Samuel Rea: the man who looked at a river and saw a tunnel and a really big train station.

What the above plaque fails to mention is that the "extension" of the railroad was made possible by means of the pair of "North River Sub-Aqueous Tunnels" that allowed the heavy trains of the PRR to go under the Hudson River (still called the North River in 1910).
Those tunnels were part of a larger system that the Pennsy built out in those early years of the 20th Century; besides allowing train traffic to make the trip from New Jersey to New York without putting cars on ferry boats, there were also tunnels extending to and under the East River that allowed freight and passengers to continue to Long Island and Boston without having to disembark.
Those tunnels are all still in use: New Jersey Transit and Amtrak use the Hudson crossing, while Amtrak and the MTA's Long Island Railroad use the East River crossing.
Other tunnels existed under the North, or Hudson, River: what would become the PATH train tubes allowed for subway transit between Jersey and lower Manhattan at the end of the 19th Century, but by comparison those trains and tunnels are small.
The Holland Tunnels would be opened for auto traffic in 1927, the George Washington Bridge in 1931, and the Lincoln Tunnels in 1945 (delayed by World War II).
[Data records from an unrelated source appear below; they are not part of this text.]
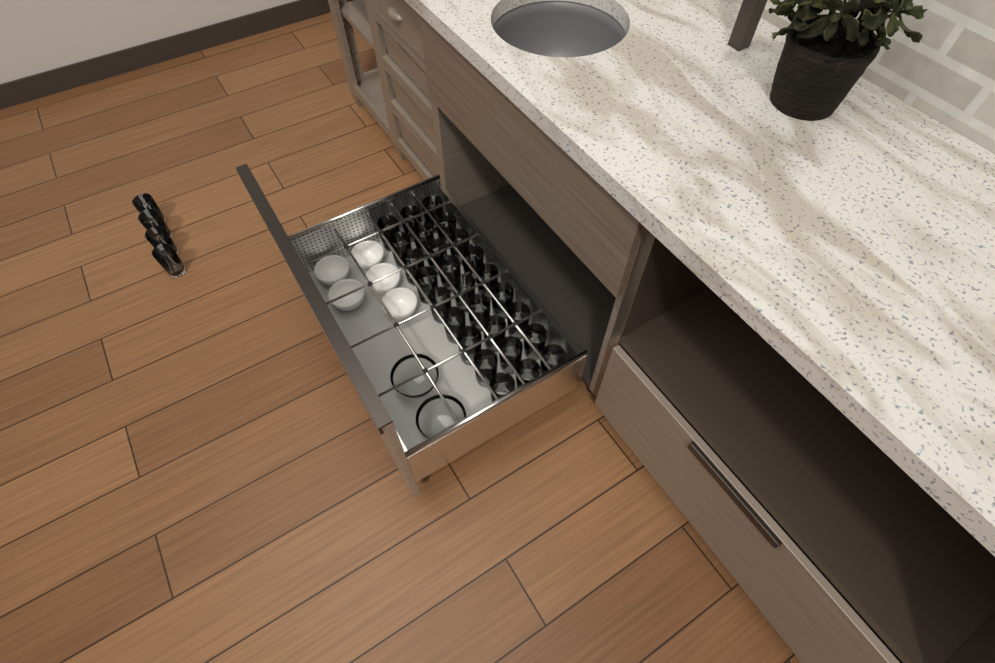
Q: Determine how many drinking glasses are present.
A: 31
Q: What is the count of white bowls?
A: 5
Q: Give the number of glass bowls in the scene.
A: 2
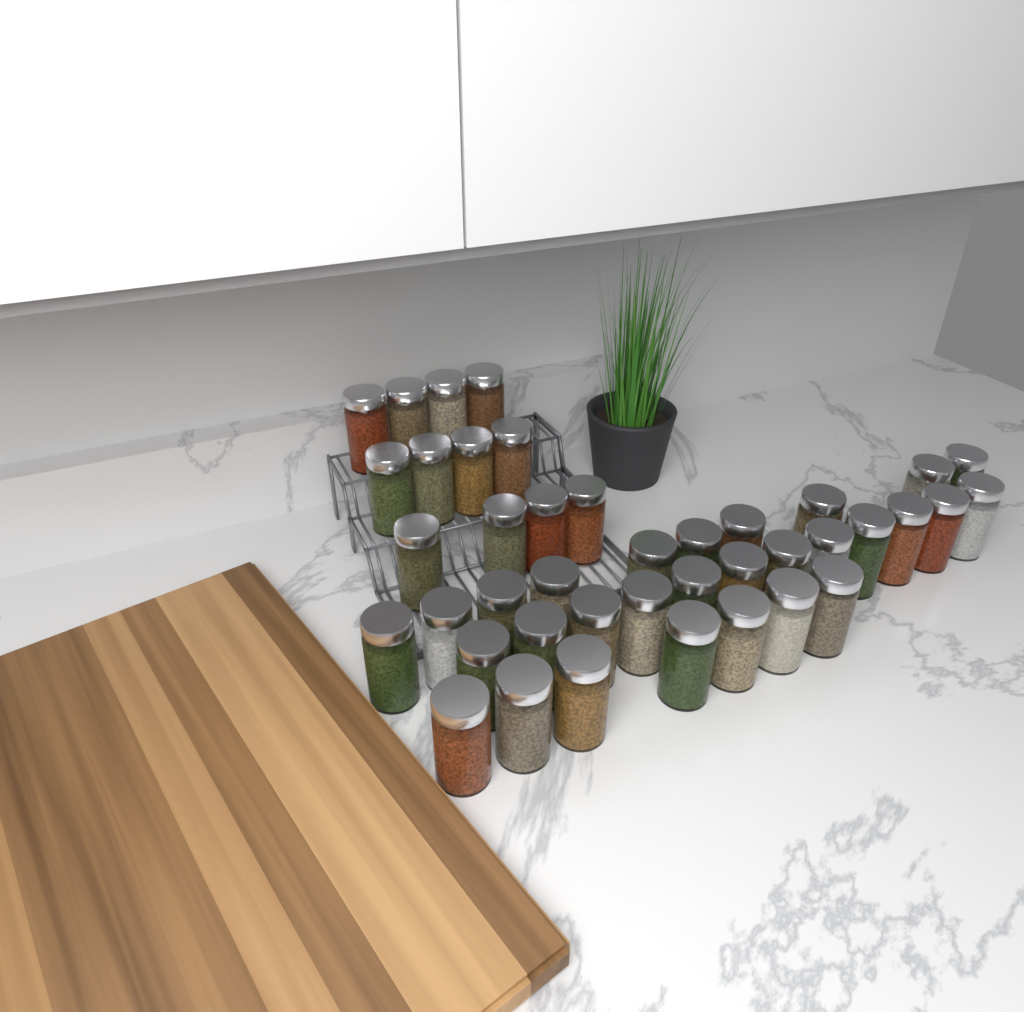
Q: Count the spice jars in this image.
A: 41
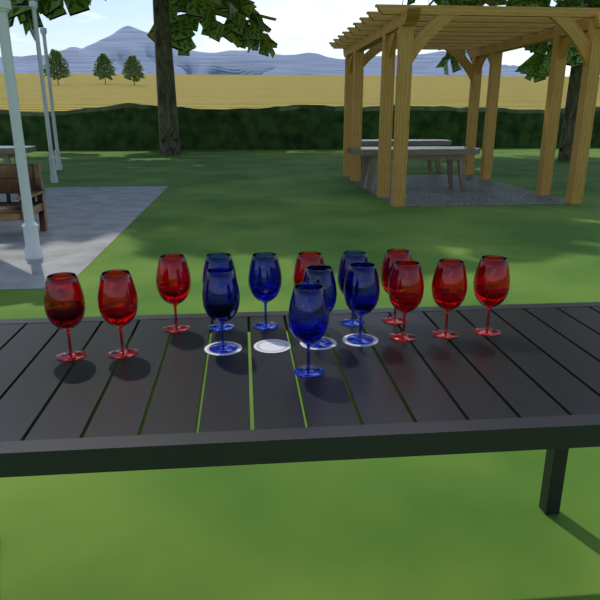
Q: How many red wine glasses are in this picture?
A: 8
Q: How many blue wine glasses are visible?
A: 7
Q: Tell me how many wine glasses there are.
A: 15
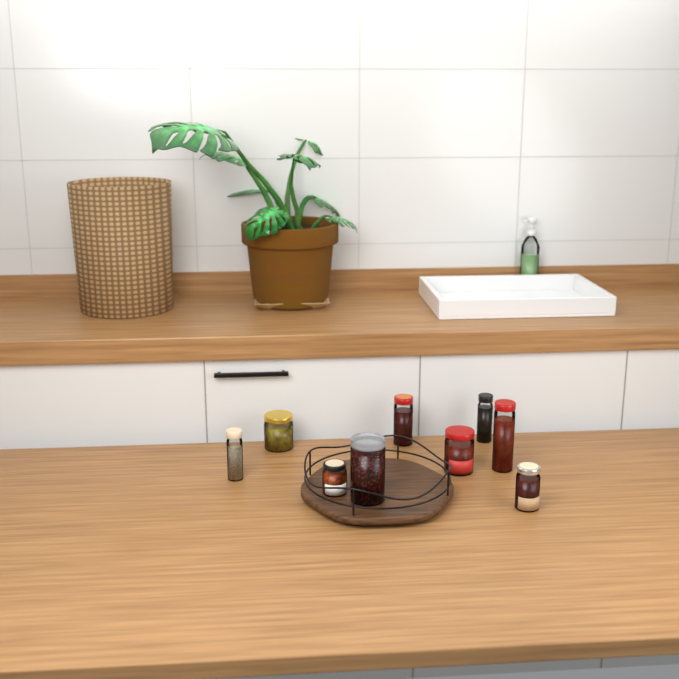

Other than the out-dated Tappan Zee bridge far upriver from Manhattan, these are still the only fixed means of egress trans-Hudson until one travels quite some way north. Commuters and tourists also have the option of taking a water taxi from several points on either side of the river.
As part of this massive expansion into Manhattan, the PRR made plans for a huge passenger station, and purchased the real estate necessary for what would become a city block of structure.

Pennsylvania Station as it was before the Great War, exterior and interior.
These aren't my photos; unfortunately I don't have a time machine. Yet.


To ensure that the tunnel approaches to the station and the platforms would be built readily, the Pennsy bought over 3 city blocks worth of property and started digging stright down. Part of the cost was planned to be restored to the company by selling what are now called the "air rights" over the trackage: above the right of way, other buildings could be constructed. At the time, the only taker was the U.S. Postal Service, which put its New York Main Post Office on the block just west of 8th Ave.

The Post Office, while still accepting mail in its lobby, has since been suplanted by a facility in the Jersey Meadowlands that is even bigger than this block-sized structure, which leaves the future use of this property in debate. There was once a plan to expand rail travel under and inside the Post Office, but that is on hold at best.

Beyond the Post Office, one other building eventually was erected, and a huge swath of ground was turned into the marshalling yards for the Long Island Railroad, sending the day's consists under the building and down on to the platform level under Penn Station.
During the post WWII era, Robert Moses was still in charge of New York City's Parks Department, and continuing to tear down and rebuild the metro area to make it more "car friendly," among other things. In part due to his and others' emphasis on automobiles and the burgeoning suburban landscape, passenger rail travel declined. Part of that resulted in the decline, too, of Penn Station, and the grand structure was torn down in the early 60's. On the site, while there is still a Penn Station serving rail traffic, the "air rights" were occupied by a new Madison Square Garden and an office tower that is home, among other businesses, to the McGraw-Hill Companies.

Madison Square Garden, one of the most used venues in the country, hosting basketball to
rock 'n' roll and country.

The 7th Avenue entrance to the office block and Penn Station, which is now at the first basement level. Of the stone sculptures that once adorned the facade of Pennsylvania Station, the majority were hauled away to a dump in the Meadowlands, not far from the tracks carrying the self-same trains the station served. As far as I know, only two original pieces are extant: two federal-style eagles that now gaze forlornly over the planter boxes over 7th Ave. One of those is highlighted in the following photo, as well as the Penn Station placard over the street entry.

Below is a closer shot of the station eagle.

Even the statue of Rea, as depicted at the top of this page, seems woebegone, really. It's not anywhere where most people are going to pay any attention to it. Instead, it's tucked up behind the canopy over the street entry, hidden from the street by bodegas and ATM kiosks.


When I first went to New Jersey to see where I would be working with The Shakespeare Theatre of - , I took Amtrak from Pittsburgh PA to New York NY , where I would pick up a New Jersey Transit train to Madison, where the theatre company was then headquartered. On the schedule Amtrak published, it noted that the train would arrive at New York Penn Station, and I thought "What?! That got torn down! Where the hell am I going?" That arrival in 2005 was my first of many experiences with Penn Station as it stands today.

Inside Penn Station as of June, 2013.

Does this qualify as irony? Displayed on a support pillar of the main waiting area is a photograph of Penn Station in its heyday. I wonder if anyone besides me ever looks at it.
When the station and its above ground structures were being "redeveloped" some of the original infrastructure was kept, albeit in conjunction with new equipment. To that has since been added newer still pieces as the world has gone more "wired," but the iron and brass still guide passengers to the boarding platforms, and Amtrak, NJ Transit and the LIRR still pass through much that was there in 1910.